* [Text excerpt]:
==================================================

They are demeaned by all the me-tooers; the snouters wearing their newly described 'disabilities' like badges of honour demanding that government fawn all over them. People fighting to be more disabled than the next. And those that would indulge them.

One in three people will have some form of disability? What a pathetic prediction and pathetic acquiescence.

5 comments:

Anonymous said...

I never cease to be amazed by the large number of seemingly able bodied people brazenly displaying their orange mobility cards which allow them to park in those hallowed spaces. At the same time as I observe these cretins taking up the parking spaces as the stroll the local malls trying to fill in their boring little lives, the guy with the wheelchair on top of his car continues to cruise the block waitng for a chance to park.

Dirk

Anonymous said...

The easiest way to get a benefit, get yourself a nice little substance abuse problem. No questions asked, cradle to grave welfare.

Oswald Bastable said...

A sense of entitlement to other peoples money is a disability.

Unlike physical or other mental disabilities- this IS one to be ashamed of having!

Anonymous said...

lets notforget, the very people who stand in judgement and decide who gets a benefit or not, are the very people who need those on benefits so they can justify their jobs in the benefit industry. Is this catch 22?

Dirk

Sally said...

Great opinion piece of David Cowen http://www.nbr.co.nz/opinion/david-cohen/the-end-siege

"One guy with a gun, unemployed for the past 20 years and a known dope fiend,..."


I tried to post the following comment but the nbr spam filter blocked it.

So many lessons to be learnt by our officials, editors etc.

Interesting programme on TV last night - about a bank that is lending money to Kenyans living on a few dollars a day or less — people long considered too risky and too poor for banks to consider — a bank called Equity Bank has managed to build itself into the third biggest bank in the country, with 3 million customers.

Savings accounts are free and loans for less than $10 are available at relatively low interest rates.

http://www.globalpost.com/dispatch/kenya/090114/kenya-banks-farmers

A lesson here for our cradle to the grave welfare society about self-reliance.

==================================================

* [Data section]:

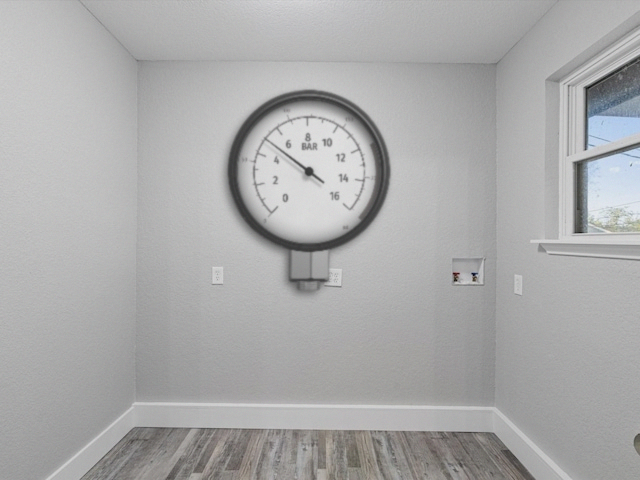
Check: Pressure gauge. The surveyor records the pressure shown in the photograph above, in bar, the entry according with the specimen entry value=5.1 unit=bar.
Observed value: value=5 unit=bar
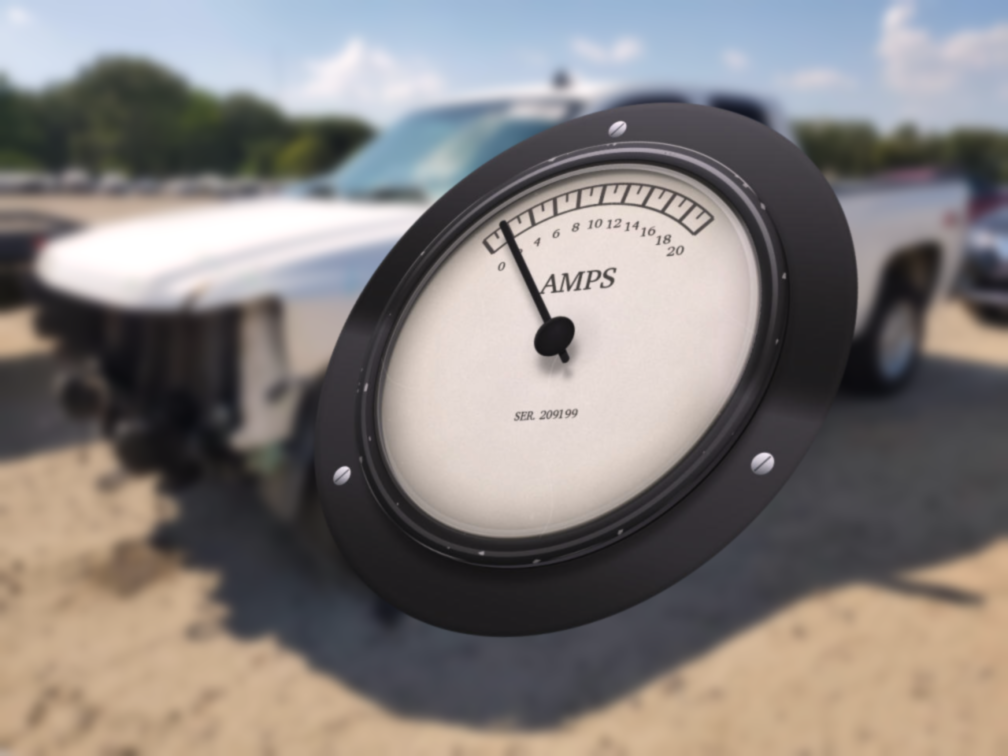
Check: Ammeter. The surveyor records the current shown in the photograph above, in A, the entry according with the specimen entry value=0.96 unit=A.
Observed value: value=2 unit=A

==================================================

* [Your tasks]:
1. Do these statements agree with the blog post on disability benefits? (a) Equity Bank offers free savings accounts. (b) Equity Bank has 5 million customers. (c) The comment from Oswald Bastable treats a sense of entitlement to other people's money as a disability to be proud of. For each, give yes or no and quote the deciding words.
2. Can you write out the passage of the blog post on disability benefits word for word, from "A sense of entitlement" up to and including "Sally said..."?
The data has nothing to do with the text.

* [Exercise responses]:
1.
(a) Yes: "Savings accounts are free"
(b) No: "with 3 million customers"
(c) No: "this IS one to be ashamed of having!"

2.
A sense of entitlement to other peoples money is a disability.

Unlike physical or other mental disabilities- this IS one to be ashamed of having!

Anonymous said...

lets notforget, the very people who stand in judgement and decide who gets a benefit or not, are the very people who need those on benefits so they can justify their jobs in the benefit industry. Is this catch 22?

Dirk

Sally said...